- _Aim_
Copy the following material line for line, with no changes to wording, spelling or order.

_ _ _ _ _ _ _

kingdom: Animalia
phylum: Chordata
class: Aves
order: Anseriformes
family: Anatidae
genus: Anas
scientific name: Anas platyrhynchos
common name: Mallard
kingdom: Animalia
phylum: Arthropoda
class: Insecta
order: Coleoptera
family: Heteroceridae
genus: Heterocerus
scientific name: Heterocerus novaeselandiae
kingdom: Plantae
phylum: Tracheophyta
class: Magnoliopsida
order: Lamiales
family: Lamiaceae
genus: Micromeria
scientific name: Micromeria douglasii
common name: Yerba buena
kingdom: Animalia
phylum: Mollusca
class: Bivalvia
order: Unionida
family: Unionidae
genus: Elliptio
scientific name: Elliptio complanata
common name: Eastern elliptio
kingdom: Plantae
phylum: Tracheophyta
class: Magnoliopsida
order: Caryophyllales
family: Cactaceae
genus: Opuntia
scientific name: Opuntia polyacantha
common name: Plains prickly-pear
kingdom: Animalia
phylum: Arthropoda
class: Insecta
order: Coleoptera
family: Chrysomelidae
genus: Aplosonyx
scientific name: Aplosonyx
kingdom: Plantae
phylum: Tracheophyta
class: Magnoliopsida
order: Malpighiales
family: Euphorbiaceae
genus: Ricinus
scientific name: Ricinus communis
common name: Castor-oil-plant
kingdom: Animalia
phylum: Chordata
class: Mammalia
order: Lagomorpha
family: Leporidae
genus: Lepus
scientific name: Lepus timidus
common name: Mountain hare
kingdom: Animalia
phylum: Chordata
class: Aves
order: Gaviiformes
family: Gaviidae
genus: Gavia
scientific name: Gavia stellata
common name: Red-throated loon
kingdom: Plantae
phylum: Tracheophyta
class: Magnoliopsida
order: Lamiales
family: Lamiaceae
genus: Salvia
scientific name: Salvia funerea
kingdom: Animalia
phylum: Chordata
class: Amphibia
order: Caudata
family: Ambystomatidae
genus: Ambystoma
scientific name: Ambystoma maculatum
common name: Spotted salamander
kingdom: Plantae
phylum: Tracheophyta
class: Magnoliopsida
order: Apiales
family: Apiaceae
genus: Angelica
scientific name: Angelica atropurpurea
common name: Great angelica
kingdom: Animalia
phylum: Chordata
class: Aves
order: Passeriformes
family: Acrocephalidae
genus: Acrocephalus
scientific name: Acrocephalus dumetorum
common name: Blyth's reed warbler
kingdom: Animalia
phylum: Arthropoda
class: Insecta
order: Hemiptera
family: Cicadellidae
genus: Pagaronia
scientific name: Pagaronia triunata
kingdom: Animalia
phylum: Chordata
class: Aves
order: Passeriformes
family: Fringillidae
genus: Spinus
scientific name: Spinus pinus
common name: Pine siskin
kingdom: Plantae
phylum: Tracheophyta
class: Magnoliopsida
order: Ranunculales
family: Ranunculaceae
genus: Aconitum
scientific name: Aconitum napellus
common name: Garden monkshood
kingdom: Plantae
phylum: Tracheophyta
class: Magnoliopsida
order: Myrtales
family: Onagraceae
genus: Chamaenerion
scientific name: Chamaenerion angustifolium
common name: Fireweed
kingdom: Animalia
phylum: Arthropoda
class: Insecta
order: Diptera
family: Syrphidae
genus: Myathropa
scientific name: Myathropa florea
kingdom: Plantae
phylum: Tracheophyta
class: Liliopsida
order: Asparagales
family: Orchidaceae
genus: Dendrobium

_ _ _ _ _ _ _

- _Answer for the task_
kingdom: Animalia
phylum: Chordata
class: Aves
order: Anseriformes
family: Anatidae
genus: Anas
scientific name: Anas platyrhynchos
common name: Mallard
kingdom: Animalia
phylum: Arthropoda
class: Insecta
order: Coleoptera
family: Heteroceridae
genus: Heterocerus
scientific name: Heterocerus novaeselandiae
kingdom: Plantae
phylum: Tracheophyta
class: Magnoliopsida
order: Lamiales
family: Lamiaceae
genus: Micromeria
scientific name: Micromeria douglasii
common name: Yerba buena
kingdom: Animalia
phylum: Mollusca
class: Bivalvia
order: Unionida
family: Unionidae
genus: Elliptio
scientific name: Elliptio complanata
common name: Eastern elliptio
kingdom: Plantae
phylum: Tracheophyta
class: Magnoliopsida
order: Caryophyllales
family: Cactaceae
genus: Opuntia
scientific name: Opuntia polyacantha
common name: Plains prickly-pear
kingdom: Animalia
phylum: Arthropoda
class: Insecta
order: Coleoptera
family: Chrysomelidae
genus: Aplosonyx
scientific name: Aplosonyx
kingdom: Plantae
phylum: Tracheophyta
class: Magnoliopsida
order: Malpighiales
family: Euphorbiaceae
genus: Ricinus
scientific name: Ricinus communis
common name: Castor-oil-plant
kingdom: Animalia
phylum: Chordata
class: Mammalia
order: Lagomorpha
family: Leporidae
genus: Lepus
scientific name: Lepus timidus
common name: Mountain hare
kingdom: Animalia
phylum: Chordata
class: Aves
order: Gaviiformes
family: Gaviidae
genus: Gavia
scientific name: Gavia stellata
common name: Red-throated loon
kingdom: Plantae
phylum: Tracheophyta
class: Magnoliopsida
order: Lamiales
family: Lamiaceae
genus: Salvia
scientific name: Salvia funerea
kingdom: Animalia
phylum: Chordata
class: Amphibia
order: Caudata
family: Ambystomatidae
genus: Ambystoma
scientific name: Ambystoma maculatum
common name: Spotted salamander
kingdom: Plantae
phylum: Tracheophyta
class: Magnoliopsida
order: Apiales
family: Apiaceae
genus: Angelica
scientific name: Angelica atropurpurea
common name: Great angelica
kingdom: Animalia
phylum: Chordata
class: Aves
order: Passeriformes
family: Acrocephalidae
genus: Acrocephalus
scientific name: Acrocephalus dumetorum
common name: Blyth's reed warbler
kingdom: Animalia
phylum: Arthropoda
class: Insecta
order: Hemiptera
family: Cicadellidae
genus: Pagaronia
scientific name: Pagaronia triunata
kingdom: Animalia
phylum: Chordata
class: Aves
order: Passeriformes
family: Fringillidae
genus: Spinus
scientific name: Spinus pinus
common name: Pine siskin
kingdom: Plantae
phylum: Tracheophyta
class: Magnoliopsida
order: Ranunculales
family: Ranunculaceae
genus: Aconitum
scientific name: Aconitum napellus
common name: Garden monkshood
kingdom: Plantae
phylum: Tracheophyta
class: Magnoliopsida
order: Myrtales
family: Onagraceae
genus: Chamaenerion
scientific name: Chamaenerion angustifolium
common name: Fireweed
kingdom: Animalia
phylum: Arthropoda
class: Insecta
order: Diptera
family: Syrphidae
genus: Myathropa
scientific name: Myathropa florea
kingdom: Plantae
phylum: Tracheophyta
class: Liliopsida
order: Asparagales
family: Orchidaceae
genus: Dendrobium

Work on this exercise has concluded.